On Jan 17, 2014, we reinstated our long-term recommendation on Cousins Properties Incorporated (NYSE:CUZ) at Neutral. The decision portrays the company’s most recent dividend hike, thriving portfolio repositioning initiatives and decent third-quarter 2013 results. However, stiff competition, slow job growth and continued volatility in the office market are our concerns.
Why the Neutral Recommendation?
In tune with its efforts to boost stockholders’ return, last week, Cousins Properties hiked its quarterly cash dividend sequentially by 67% to 7.5 cents per share. With this, the company’s dividend equates to 30 cents on an annualized basis. The uptick reflects successful implementation of the company’s strategic plan over the recent years.
Cousins Properties’ portfolio is primarily concentrated in the high-growth Sun Belt markets, which, due to their long-term demographic trends, should exhibit above-average job growth. Therefore, with the favorable long-term forecasts for its markets remaining strong, we believe that the company has ample scope to ride on the growth trajectory, going forward. Its focus on building its business on a simpler platform, by specifically targeting trophy assets and opportunistic investments, ensures a steady revenue stream.
Driven by notable growth in revenues, Cousins Properties’ third-quarter 2013 funds from operations (:FFO) came in at 11 cents, beating the Zacks Consensus Estimate by a penny. However, it came substantially below the year-ago figure of 25 cents as a significant rise in expenses in the quarter acted as the dampener.
Moreover, the protracted rate of job growth and persistent office space efficiency trends are limiting any robust growth in demand for office space. Additionally, the company faces stiff competition and its continuous portfolio repositioning activity involves significant upfront operating expenses that weigh upon its profitability in the near term. Hence, these remain concerns for Cousins Properties.
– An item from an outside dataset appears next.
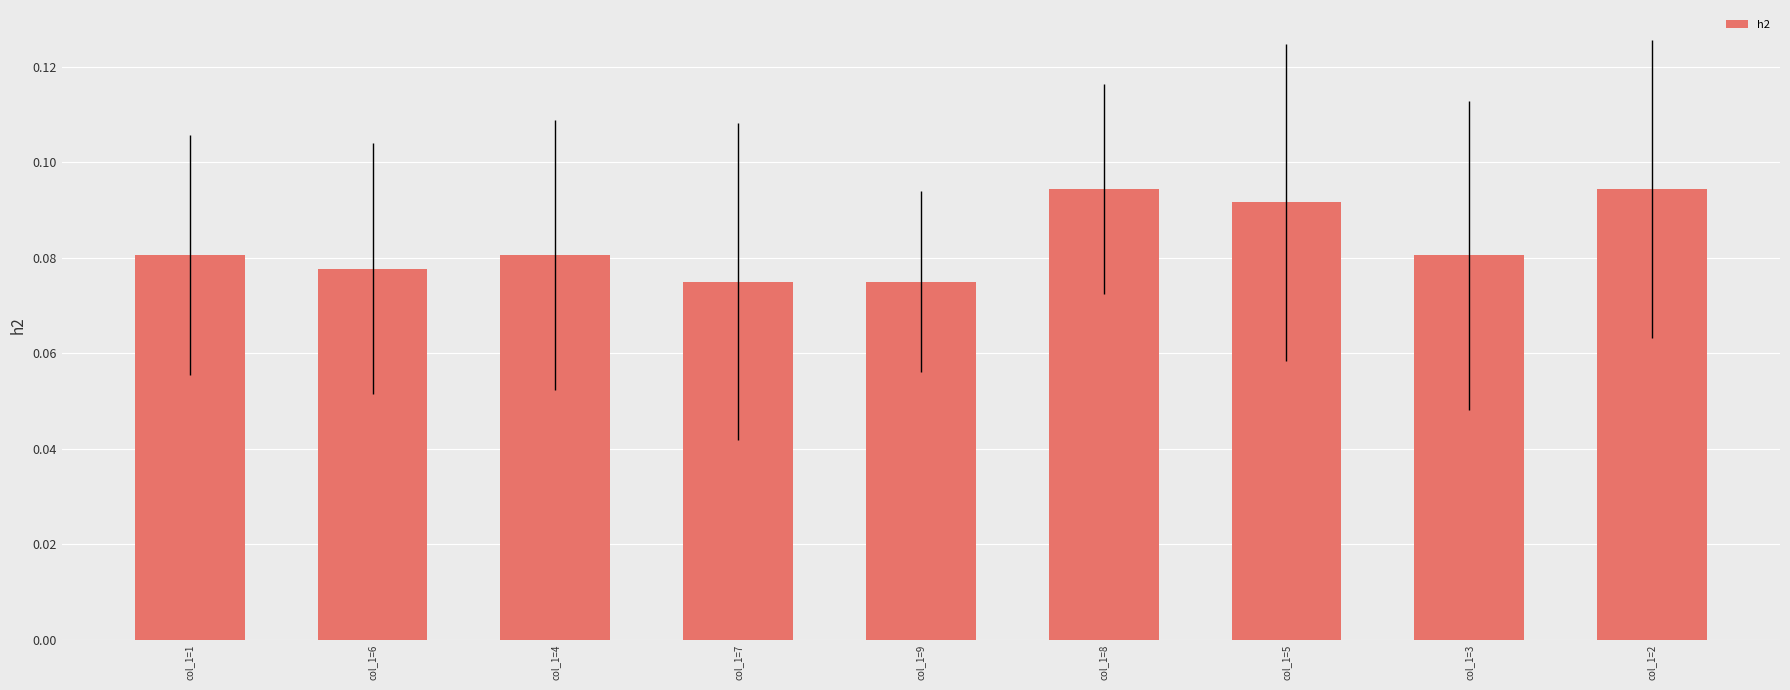

What is the sum of all values?

0.8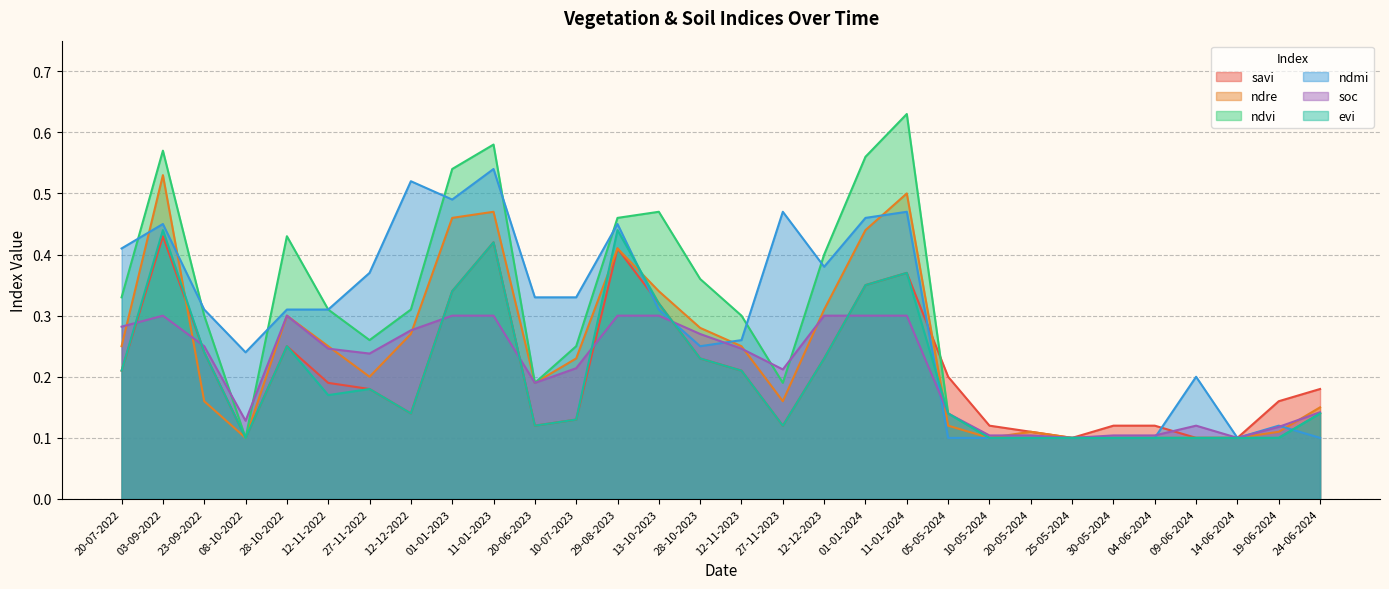

What is the difference between the maximum and minimum values in the ndre series?

0.4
Additionally, over the last 60 days, the Zacks Consensus Estimate for 2013 FFO per share for Cousins Properties moved south by a penny to 51 cents. On the other hand, for 2014, it remained stable at 66 cents. This real estate investment trust (:REIT) currently holds a Zacks Rank #3 (Hold).
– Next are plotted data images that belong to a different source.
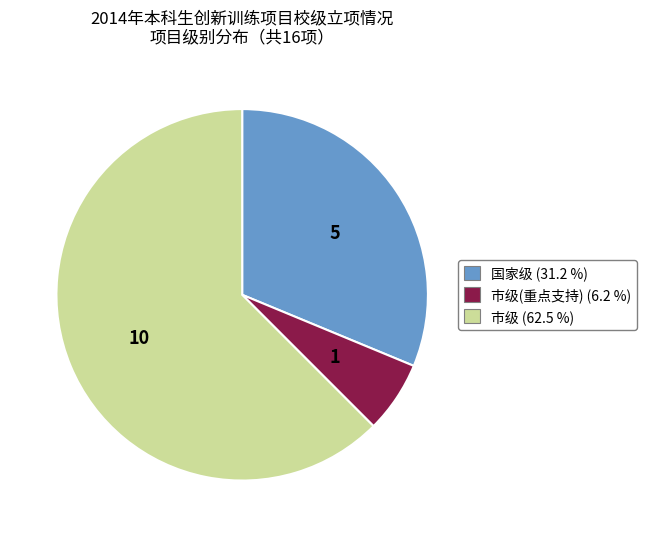

Is there any slice that represents more than half of the pie?

Yes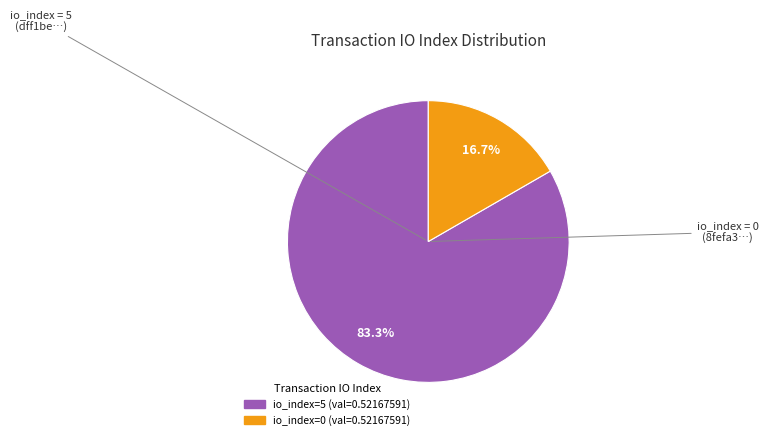

Does any single category account for the majority?

Yes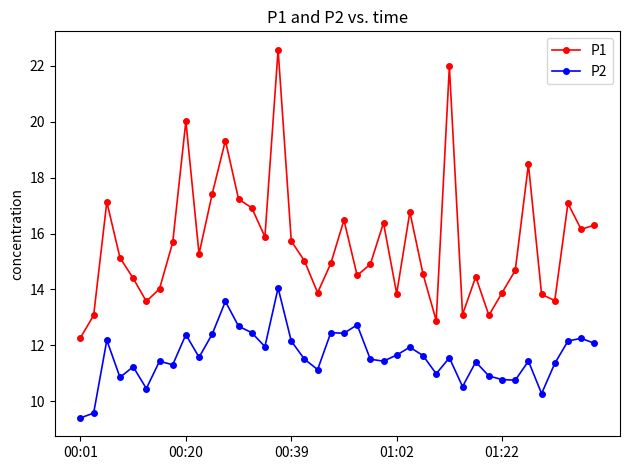

How many lines are shown in the chart?

2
Cousins Properties is scheduled to release its fourth-quarter 2013 earnings results on Feb 13, after the market closes. The Zacks Consensus Estimate for FFO per share for the upcoming quarter is pegged at 16 cents per share, representing year-over-year growth of 14.29%.
Other Stocks to Consider
Investors interested in REIT-Equity Trust – Other industry may consider stocks like PS Business Parks Inc. (NYSE:PSB), Ventas, Inc. (NYSE:VTR) and Public Storage (NYSE:PSA). All these stocks carry a Zacks Rank #2 (Buy).
Note: FFO, a widely used metric to gauge the performance of REITs, is obtained after adding depreciation and amortization and other non-cash expenses to net income.